L’ossessione per l’invasione di specie aliene è stata affrontata anche dai Comaroff in Naturing the Nation: Aliens, Apocalypse and the Postcolonial State. Il titolo spettacolare potrebbe benissimo sostituire quello di District 9, ma l’articolo è dedicato alla fobia per le piante esogene diffusa dai media e dal governo all’inizio del nuovo millennio, in seguito ad una serie di incendi di proporzioni vastissime divampati nell’area di Cape Town. I roghi furono attribuiti alla facilità di combustione di alcune specie di piante provenienti da fuori, nonostante queste fossero stilate tra le cause meno probabili. Nel 2000 la contrapposizione tra autoctono e alieno divenne talmente esasperata da superare le divisioni interne e caratterizzarsi come un’avversione per piante invasive che attraversavano in modo incontrollato i confini. Eppure la loro importazione era stata incentivata fino al secolo precedente e molte sono addirittura diventate un naturalizzato simbolo nazionale.

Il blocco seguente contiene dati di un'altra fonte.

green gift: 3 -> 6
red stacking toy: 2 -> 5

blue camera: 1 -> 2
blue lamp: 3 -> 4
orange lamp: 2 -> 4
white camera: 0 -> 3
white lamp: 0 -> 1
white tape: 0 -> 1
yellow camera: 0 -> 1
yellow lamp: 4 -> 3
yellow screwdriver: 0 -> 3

Superando le barriere del regno vegetale, la foresta di provenienza europea o australiana era associata alle masse di squatters e profughi accampati ai margini delle città, dove erano appiccati fuochi potenzialmente incontrollabili. Storicamente il termine fu associato agli esseri umani già nell’Aliens Act (1937) e nell’Aliens Registration Act (1939), due provvedimenti legislativi volti a prevenire un influsso di massa di rifugiati europei. Infine, l’immaginazione popolare accostò la campagna mediatica sulle varietà aliene alla loro controparte umana o umanoide. L’articolo esemplifica questo passaggio attraverso la lettera di un lettore che difende i vegetali incriminati su un quotidiano locale definendosi a sua volta un alieno. Il quotidiano Cape Argus pubblicò nel 27 gennaio 2000 una vignetta satirica ambientata in un futuro distopico nel quale un ufo sorvola Cape Town travolta dai disastri naturali. Questa era l’atmosfera nel paese quando Neil Blomkamp, il regista di District 9, si era da poco trasferito in Canada.

snaddon

Il protagonista del film, impersonato da Sharlto Copley, è travolto da una situazione tra il kafkiano e The Fly di Cronenberg. Eppure il legame con la segregazione razziale e il regime di apartheid rendono la vicenda per certi versi simile a Watermelon Man, una commedia americana degli anni ’70 ispirata dall’esperienza di John Howard Griffin che attraversò il sud degli Stati Uniti mettendosi letteralmente nei panni di un cittadino afroamericano (qui la parodia di Eddy Murphy). I riferimenti più o meno espliciti a situazioni di xenofobia intra-specie contenuti in District 9 gettano una luce sinistra sui manifesti usati per la campagna di marketing virale.

Giusto per ritornare alla precedente incarnazione musicale di Watking Tudor Jones: in District 9 lo stesso personaggio di Wikus van de Merwe è caratterizzato da una compostezza al limite del nevrotico che ne fa un perfetto Mr Normal degenerato gradualmente fino a diventare un freak. Non trovo precisi riferimenti al fatto che Neil Blomkamp si fosse ispirato al rapper, ma resta il fatto che Ninja e Yolandi Visser reciteranno il ruolo di sé stessi nella sua prossima commedia fantascientifica intitolata Chappie, in uscita nel 2015.

Per ingannare l’attesa è possibile immaginare Ninja nel ruolo che gli era stato proposto da Blomkamp come protagonista in Elysium. Il rapper avrebbe rifiutato l’offerta a causa delle proporzioni da kolossal hollywoodiano, ma sicuramente la sua partecipazione avrebbe reso il personaggio più originale del solito Matt Damon. In questo caso a essere segregati in un’enorme astronave sono i privilegiati abitanti del primo mondo ai quali è riservata la guarigione da ogni male, preclusa invece all’umanità rimasta sul pianeta terra in una Los Angeles completamente meticcia. Ogni tentativo di questi per accedere alle cure per mezzo di navicelle cariche di disperati è respinto brutalmente da una spietata Jodie Foster. Perché c’è qualcosa della distopia fantascientifica di Neil Blomkamp che mi suona stranamente familiare?